My kids, farmers

Today, M. came by and the kids played in the watery afternoon sun in the backyard while I dug weeds and started clearing the space for my garden.

I’m going to spend a lot of time digging weeds, I think. I have a little garden started – a few strawberries, a blueberry plant – but I need some things before I can commence in earnest. A better spade; some compost from the city; some sand; an edge trimmer that works. I’m going to grow carrots and potatoes, limit myself to one tomato plant – since I’m not a canner, and no one in my house but me likes raw tomatoes – and maybe against the shed wall where there’s a lot of light, try a pepper. They’ve never worked in the past, but I won’t let that stop me.

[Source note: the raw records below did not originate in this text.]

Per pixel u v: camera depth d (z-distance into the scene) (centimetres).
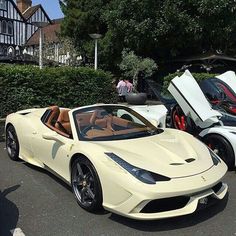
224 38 2011
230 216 415
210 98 711
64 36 2527
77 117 502
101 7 2327
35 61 2583
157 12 1922
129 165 390
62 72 1084
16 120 639
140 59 2000
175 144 460
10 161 653
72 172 457
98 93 1174
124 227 389
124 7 1977
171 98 753
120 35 2078
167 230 381
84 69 1141
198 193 384
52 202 460
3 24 4062
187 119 694
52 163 516
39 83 1025
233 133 591
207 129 626
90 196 424
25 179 552
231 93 690
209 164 420
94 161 410
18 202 461
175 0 1892
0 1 4034
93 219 409
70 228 388
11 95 966
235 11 1925
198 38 1944
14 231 380
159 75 2256
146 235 371
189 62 2134
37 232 379
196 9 1942
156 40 1959
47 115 584
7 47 4119
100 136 477
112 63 2273
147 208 374
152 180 372
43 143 539
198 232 377
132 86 1838
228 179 559
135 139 471
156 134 502
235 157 586
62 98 1083
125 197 376
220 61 2158
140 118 548
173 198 373
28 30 4372
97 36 1661
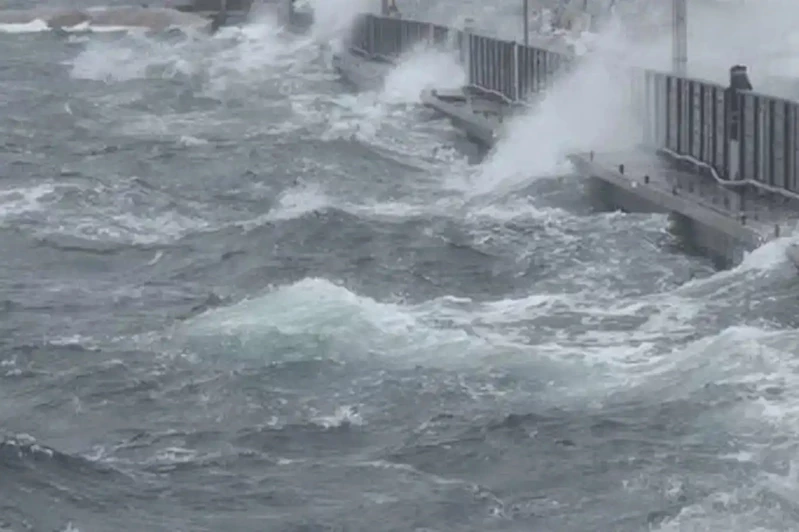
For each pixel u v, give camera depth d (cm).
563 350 11712
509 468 9894
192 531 9325
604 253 14500
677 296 12862
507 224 15675
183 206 17712
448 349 11738
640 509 9256
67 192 18375
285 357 11706
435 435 10381
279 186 18738
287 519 9419
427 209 16712
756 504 9200
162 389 11338
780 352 11300
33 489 9819
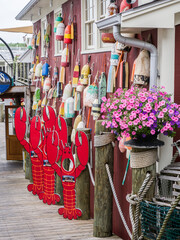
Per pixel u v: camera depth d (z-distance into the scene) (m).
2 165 12.16
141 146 3.88
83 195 6.21
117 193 5.56
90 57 6.59
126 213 5.27
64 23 8.06
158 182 4.00
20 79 14.52
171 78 4.28
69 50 7.83
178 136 4.25
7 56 26.97
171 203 3.56
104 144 5.16
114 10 5.33
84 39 6.93
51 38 9.42
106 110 4.23
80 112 6.93
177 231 3.48
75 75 7.08
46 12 9.83
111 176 5.25
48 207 7.04
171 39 4.25
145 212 3.76
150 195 3.92
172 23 4.05
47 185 7.18
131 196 3.98
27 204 7.27
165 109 3.68
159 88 4.10
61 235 5.48
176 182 3.85
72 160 6.12
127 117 3.86
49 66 9.57
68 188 6.20
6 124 12.94
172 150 4.28
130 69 5.10
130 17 4.04
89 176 6.21
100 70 6.14
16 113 7.76
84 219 6.24
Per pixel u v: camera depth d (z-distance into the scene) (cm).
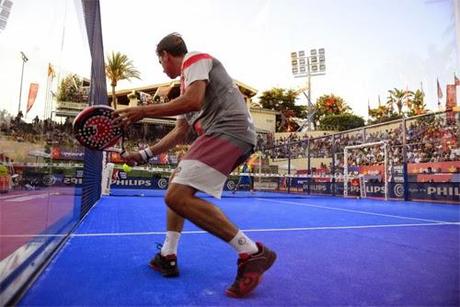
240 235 181
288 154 1670
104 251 278
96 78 512
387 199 1217
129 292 180
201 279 208
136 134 2116
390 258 273
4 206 201
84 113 183
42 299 166
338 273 227
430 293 186
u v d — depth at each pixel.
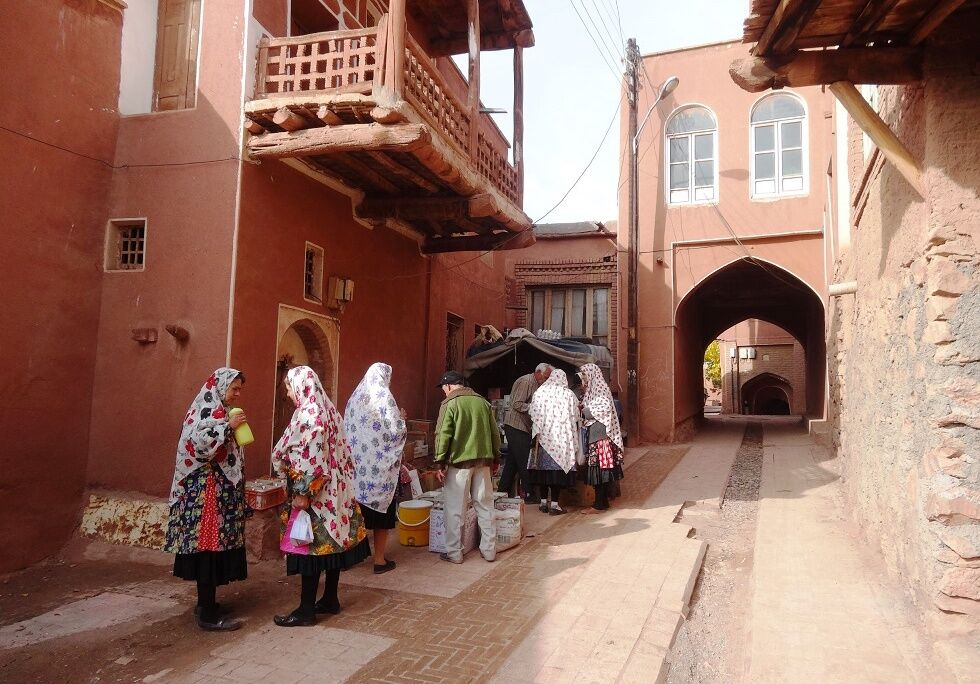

The kids decided they were going to play farmer, inspired by a long stalks of grass-to-seed they found and chomped between their teeth. So they imagined pigs and chickens, cows and sheep and goats. They fed and slopped the pigs; Ripley declared that he had a gold medal in milking.

At some point, they all switched into horrible southern accents, somewhere between the Texan oil-patch, Wise Guys, and a speech impediment. “Eh. Yo. Pardnah. Digja wanna me to meeyulk da cow?”

I had to hold onto my laughter to enjoy more. M. asked – “can you talk like that, Arwen?”

It is therefore my fault if the children start calling each other “l’il lady.”

Ah-yup.

Comments

  1. FaceBook has ruined me. I looked for the button that said, “like”. Cause I don’t really have a comment. I just liked that.

  2. I think peppers could work against your garage. It’s light, so it’ll bounce heat back.

  3. Do I need to come over there and school y’all, is that it?

    Nobody says “li’l lady” except creepy old uncles in string ties at family reunions. Certainly, a woman would never utter such a phrase. The niceties are as gendered as Japanese, in the south.

  4. Every Texan dude I ever served coffee to called me L’il Lady. I’m subversively undermining the misogyny, one child who’s lower than I am in the heirarchy of power at a time. Okay, that’s not so much the undermine. Oh, well…

    My favorite Texan exchange:
    Me:”Chocolate, Cinnamon, or Vanilla sprinkles on that?”
    Customer: “Honeybuns, I don’t care if you spit on it as long as it’s hot and caffinated.”